Take a look at K Sabatiers, also. Everyone should try them at least once.


----------



## chef2bmiller (Mar 28, 2014)

The Wüsthof classics are a tomato knife and a large 10" carving knife and the gourmets are steak knives. That's why I'm not using them. I'll take a look at K Sabatiers. Thanks for the advise. [emoji]128515[/emoji]


----------



## dhmcardoso (Apr 29, 2013)

Just remember that if you have really restricted budget, do not sabe in The chef's knife/gyuto. This it The most important and versatile knife you will have. For The others you can go with victorinox forshner, and you wi have a good set.


----------



## chef2bmiller (Mar 28, 2014)

Ok so really high quality chefs knife/gyuto is a must then having good quality knives round out the set is fine as long as the chefs knife is great. I think that I'll start looking around for a great chefs knife then just get the victorinox or mercer. That makes a lot of sense, thanks once again for the advise.


----------



## Bodhisattva (Sep 27, 2019)

chef2bmiller said:


> My school only sells one knife set, a Mercer Cutlery set.
> 
> http://bookstore.santarosa.edu/sant...ries&CatID=6799&Name=Accessories#.U155r_lkSSo
> 
> I have no knowledge of Mercer so I'm not sure of how good they are. I am able to put together my own set and I own a few Wusthof Classics and Gourmet, and some J.A. Henckles knives and I like the Wusthofs that I have. My question is how is the Pro series, in particular the 7-piece Pro knife roll set. The prices are slightly different, The Mercers are $115 and the Wusthofs are $159 but not different enough to decide based on cost. I'd like to know what you guys and gals think.

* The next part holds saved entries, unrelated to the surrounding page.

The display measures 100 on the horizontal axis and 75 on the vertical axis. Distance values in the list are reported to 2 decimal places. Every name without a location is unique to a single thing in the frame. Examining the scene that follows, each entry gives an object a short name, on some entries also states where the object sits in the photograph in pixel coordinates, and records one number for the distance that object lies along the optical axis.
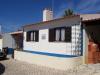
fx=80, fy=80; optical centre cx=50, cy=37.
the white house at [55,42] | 6.30
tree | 20.44
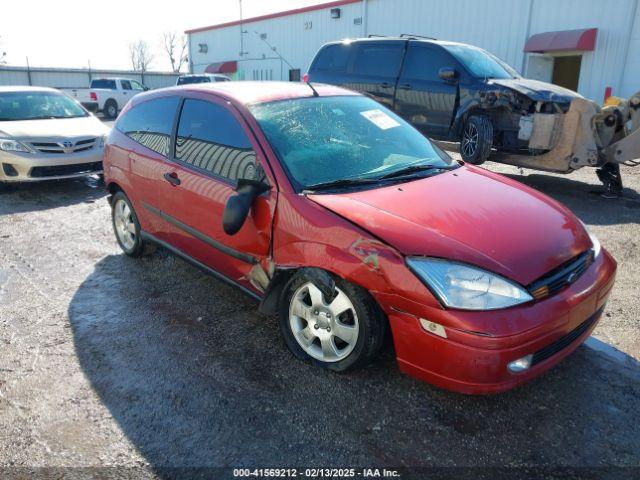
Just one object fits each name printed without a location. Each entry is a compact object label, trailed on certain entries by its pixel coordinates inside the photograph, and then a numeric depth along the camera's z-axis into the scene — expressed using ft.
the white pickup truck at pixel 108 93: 75.51
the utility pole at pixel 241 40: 98.89
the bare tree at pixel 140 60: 235.26
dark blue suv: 23.15
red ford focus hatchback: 7.44
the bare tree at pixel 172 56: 223.30
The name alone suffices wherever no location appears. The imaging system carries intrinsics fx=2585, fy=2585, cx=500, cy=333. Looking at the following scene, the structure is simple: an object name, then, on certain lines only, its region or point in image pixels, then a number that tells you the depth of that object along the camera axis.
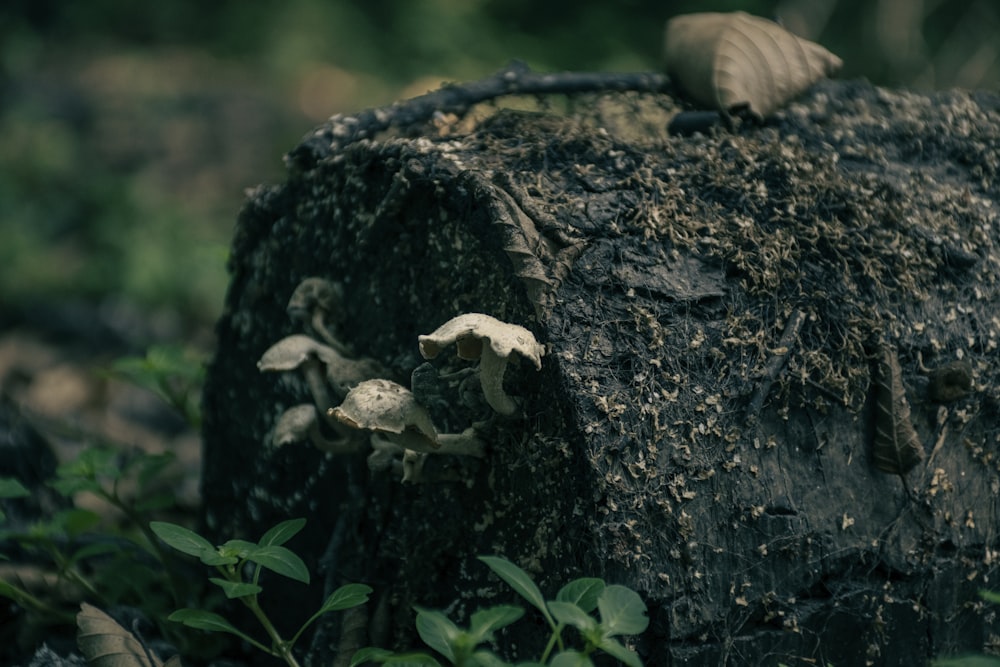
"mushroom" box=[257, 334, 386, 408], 0.90
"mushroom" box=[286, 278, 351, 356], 0.93
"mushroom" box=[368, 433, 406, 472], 0.89
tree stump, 0.86
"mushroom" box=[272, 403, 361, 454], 0.89
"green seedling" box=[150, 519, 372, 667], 0.84
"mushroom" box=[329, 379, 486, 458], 0.84
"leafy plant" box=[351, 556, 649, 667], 0.79
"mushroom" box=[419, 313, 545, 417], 0.83
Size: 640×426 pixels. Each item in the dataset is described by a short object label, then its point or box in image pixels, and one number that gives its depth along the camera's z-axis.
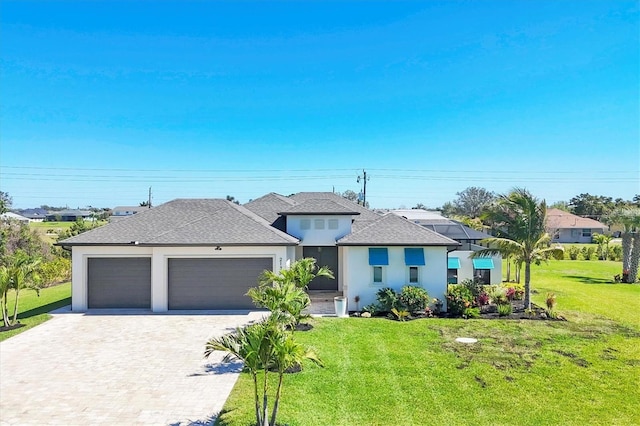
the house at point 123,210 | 118.36
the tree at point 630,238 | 29.86
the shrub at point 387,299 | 19.14
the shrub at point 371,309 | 19.42
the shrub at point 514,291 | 22.52
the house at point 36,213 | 139.43
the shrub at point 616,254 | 44.66
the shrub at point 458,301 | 19.33
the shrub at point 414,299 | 19.11
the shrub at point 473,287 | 20.92
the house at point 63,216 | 126.16
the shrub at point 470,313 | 19.02
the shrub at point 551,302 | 18.91
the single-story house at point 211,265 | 19.89
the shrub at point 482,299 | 20.64
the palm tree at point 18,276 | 16.14
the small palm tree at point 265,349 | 7.40
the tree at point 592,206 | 80.12
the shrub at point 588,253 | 45.78
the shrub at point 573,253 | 46.19
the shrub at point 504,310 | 19.14
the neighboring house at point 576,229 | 70.12
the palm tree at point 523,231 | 19.97
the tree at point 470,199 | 103.69
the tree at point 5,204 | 37.64
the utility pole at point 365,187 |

I say, stick with whatever fits your budget best. Learn the basics. Borrow a few classmates chef knives for just about 20 minutes or so of actual prep.
After about a couple weeks or so, make a short list of your favorite chef knives.
Stick with cheap Victorinox, Mercer, Dexter, or Robert Welch for your paring, boning, or fillet knives.
Treat your Chef knife like your beloved wife. Never mistreat her, take her for granted, lease, or loan her out! 😂


----------



## Iceman (Jan 4, 2011)

.

My simple suggestion is to realize that this is a seven(7) year old thread.


----------